This decline has brought the US back to an emissions level not seen since 1994, putting it on course to achieving its target of a 17% cut on 2005 levels by 2020.
Whilst this decline in emissions has been widely reported in the media, it is rarely put into historical context.
Looking back as far as 1960 we can see that the recent decline in emissions is even greater than that which occurred following the Iranian revolution.
American Footprints Lowest in 50 Years
If we look at the same carbon emissions in per capita terms the recent decline looks even more impressive. Not since 1963 have average carbon emissions per person been so low in the United States.
Between 2005 and 2012 American per capita energy related carbon emissions fell 3.4t to less than 17t CO2/capita. This fall of 17% was significantly greater than in the early eighties.
Energy related carbon emissions per capita are now at their lowest level in almost 50 years. At 17t CO2/capita US emissions remain very high, but nonetheless their decline is noteworthy.
Despite the fact that most discussion of this decline attributes it to the shift from coal to gas in the power sector, our analysis indicates emissions fell throughout the US economy.
Coal and Oil Emissions Crash
If we separate the change in carbon emissions in recent years by fuel source we can see that while falling coal emissions are dominant, the drop in petroleum emissions is also significant.
Between 2005 and 2012 petroleum emissions in the US fell 363 Mt, coal emissions dropped by 515 Mt and natural gas emissions grew by 183 Mt.
When looking at these figures it is important to remember that the change in both coal and natural gas emissions was dominated by the power sector, while the cut in petroleum emissions occurred predominantly in other parts of the economy.
Looking Beyond The Power Sector
Although separating emissions by fuel source helps to highlight the relative importance of coal, natural gas and petroleum, it doesn’t give us the full picture.
To better understand the fall in US emissions it helps to separate changes by sector. By grouping electricity generation emissions on their own, rather than by end use sector, we are able to identify where in the US economy emissions declined.

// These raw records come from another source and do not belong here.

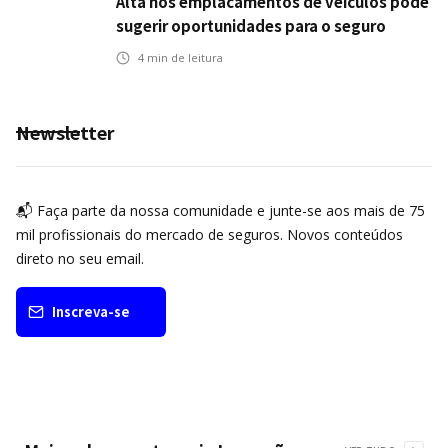
Alta nos emplacamentos de veículos pode
sugerir oportunidades para o seguro
automotivo
4
min de leitura
Newsletter
📬 Faça parte da nossa comunidade e junte-se aos mais de 75
mil profissionais do mercado de seguros. Novos conteúdos
direto no seu email.
Inscreva-se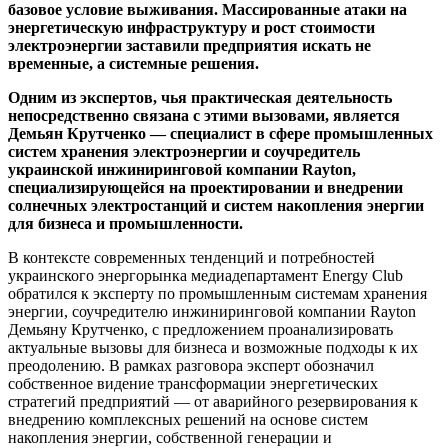
базовое условие выживания. Массированные атаки на
энергетическую инфраструктуру и рост стоимости
электроэнергии заставили предприятия искать не
временные, а системные решения.
Одним из экспертов, чья практическая деятельность
непосредственно связана с этими вызовами, является
Демьян Крутченко — специалист в сфере промышленных
систем хранения электроэнергии и соучредитель
украинской инжиниринговой компании Rayton,
специализирующейся на проектировании и внедрении
солнечных электростанций и систем накопления энергии
для бизнеса и промышленности.
В контексте современных тенденций и потребностей
украинского энергорынка медиадепартамент Energy Club
обратился к эксперту по промышленным системам хранения
энергии, соучредителю инжиниринговой компании Rayton
Демьяну Крутченко, с предложением проанализировать
актуальные вызовы для бизнеса и возможные подходы к их
преодолению. В рамках разговора эксперт обозначил
собственное видение трансформации энергетических
стратегий предприятий — от аварийного резервирования к
внедрению комплексных решений на основе систем
накопления энергии, собственной генерации и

When we look at emissions changes by sector we see that electricity generation was responsible for 50% of cuts, transport 26%, industry 14%, residences 8% and the commercial sector 2%.
Declines in the electricity sector were the result of natural gas and wind displacing coal and petroleum. In the transport sector emissions fell due to a mix of reduced travel, increased ethanol supply and improving fuel economy. The industrial emissions’ decline was the result of falling energy demand from the recession and improved efficiency as well fuel switching to natural gas. While in the residential and commercial sectors the mild winter of 2012 played a major role, supported by some efficiency gains.
A more complete breakdown of what happened to emissions in each sector is included in the full report.
Towards the 2020 Target
Although the purpose of this report was to better understand what happened to US emissions in the last seven years, we conclude by looking forward to 2020.
Given that by 2012 the US had achieved 12% of its 17% target for 2020, there is room for optimism this goal might be reached. However this is tempered by the fact that emissions are forecast to rebound in coming years.
In the early release of its 2013 Annual Energy Outlook the Energy Information Administration (EIA) forecast that energy related carbon emissions will rise 3% from their 2012 level by 2020, due largely to growing industrial emissions.
As a result there is almost a 500 Mt CO2 gap between the EIA’s forecast and the 2020 target. Although this is only a forecast, it is a clear warning that much of the momentum of recent years could easily be undone.
Given that electricity, transport and industry account for 90% of all energy related carbon emissions, their future will decide much of whether the US reaches its 2020 goal. The share of coal used in power generation, oil prices in transport and energy demand in industry will be key factors in reaching or missing the 2020 target.